But not too far to be impervious to the probing tongue and fingers, which searched for the small islands of skin, and the nerve ends, which I needed to reach to be able to communicate the messages of warmth and electricity to the receptors in the brain, which in turn sent their own messages of pleasure, to great effect.
It was so very real, and every night I had to get up, go into the bottom bathroom and clean myself up.
Our lovemaking was so very intense and I can still see her today as she opened her legs so wide and welcoming to allow me to enter, her lips swollen, wet and slightly parted in anticipation.
Then as soon as I entered her, her arms and legs clamped around my body, imprisoning me inside her, and as she came, I’d put my ear against her mouth, so that I could hear those beautiful words as she told me, time and time again what a good son I was, and how much she loved me.
She still thought that I was Dad, but I knew who it was that I was making love to.
Things happen in dreams that cannot in real life, and one of them was that as I was making love to her, I would depart from my body and move down to between her legs, as the camera would have done so, as it sought out ‘the money shot.’
From there I would see as I thrust myself into her, until the moment that I fired streams of high voltage liquid electricity inside her.
Only to then move back into my body again, to be able to feel the effects as the sparks did their work, and were then sent back into me by her finger nails spearing deep into my flesh, as she did some mining of her own.
We made love in every position that I knew of, it was all so languid and sensual, there had never been a coupling like this since Anthony and Cleopatra.
Sometimes in the bathroom cleaning myself up, the feelings were so very real that I’d look at my back in the mirror expecting to see her nail tracks, and blood on me.
Sometimes at work I would think about her, and be able to still taste her in my mouth.
Often many hours after the dream, I could still feel her sharp nails digging into my flesh, and I wouldn’t have been surprised if someone had said to me that I had blood on my shirt it was just so, so real.
The weeks passed and the dreams continued, so that they just became a part of my life, it was a routine. I would kiss her photograph, say “see you in a little while,” go to sleep, have my dream with her, go to the bathroom, clean myself up, go back to sleep, and sometimes dream again. It just became a part of my life, and after a while it seemed so normal.

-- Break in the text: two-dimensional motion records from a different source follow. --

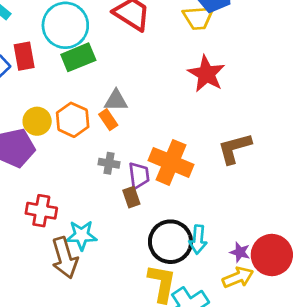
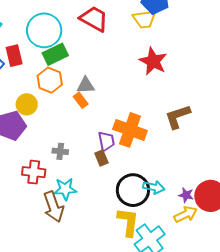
orange hexagon: (73, 120) -> (50, 80), moved
gray cross: (109, 163) -> (60, 151), moved
cyan arrow: (198, 240) -> (154, 187), turned -80

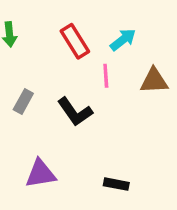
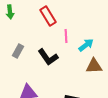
cyan arrow: (123, 40) -> (86, 45), moved
brown triangle: (154, 81) -> (94, 66), moved

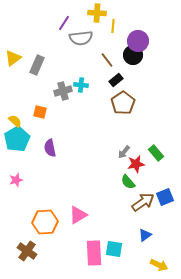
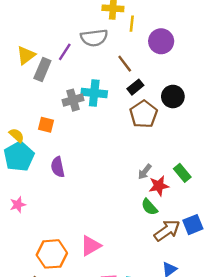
purple line: (64, 23) -> (65, 52), moved
black circle: (133, 55) -> (173, 97), moved
yellow triangle: (13, 58) -> (26, 55), moved
cyan cross: (81, 85) -> (94, 93), size x1.5

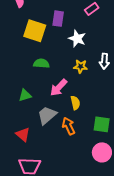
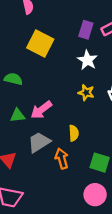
purple rectangle: (58, 19) -> (86, 30), moved
green semicircle: (41, 63) -> (13, 79), moved
pink arrow: (59, 88) -> (41, 110), moved

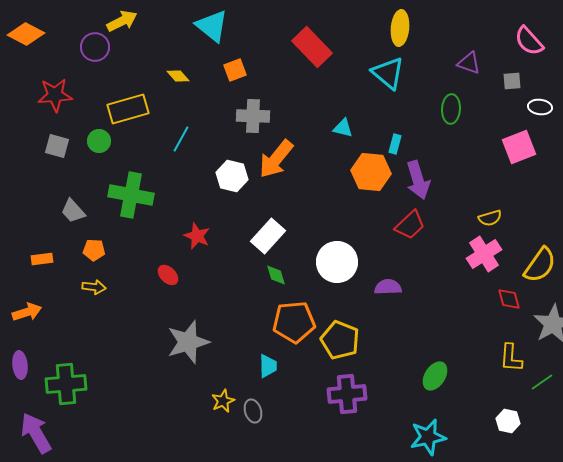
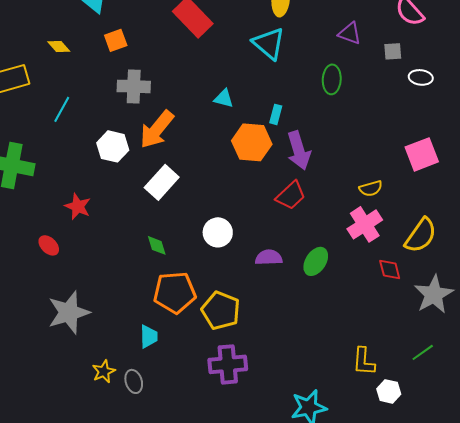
pink square: (519, 147) -> (422, 154), moved
white rectangle: (268, 236) -> (162, 182), moved
white circle: (337, 262) -> (218, 232), size x0.7
yellow L-shape: (511, 358) -> (364, 361), moved
green ellipse: (435, 376) -> (316, 261), moved

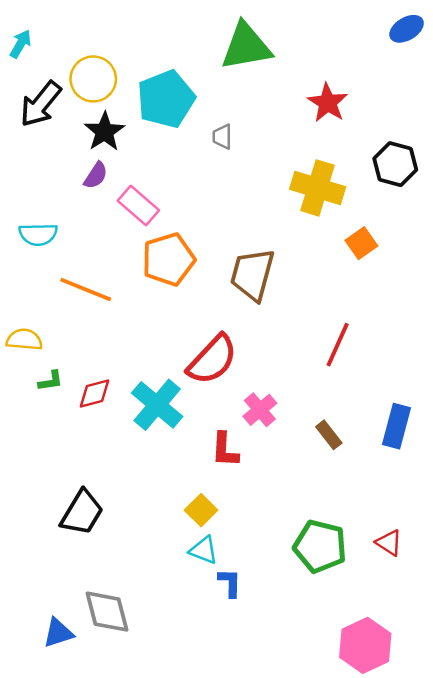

I thought I was dealing with it a lot better, but four weeks later Mum came to me at night just as I’d got into bed. “Tim, something is still bothering you what is it? Please talk to me about it.”
I just burst into tears, I never cried, nothing got to me I hadn’t cried at Dad’s funeral, nor Grandma’s. But now I did, and like a baby. She just sat there, and after a while said “please tell me.”
“I don’t know if I can.”
“Please tell me, you’ll find it won’t be as bad as you think when we both talk it out.”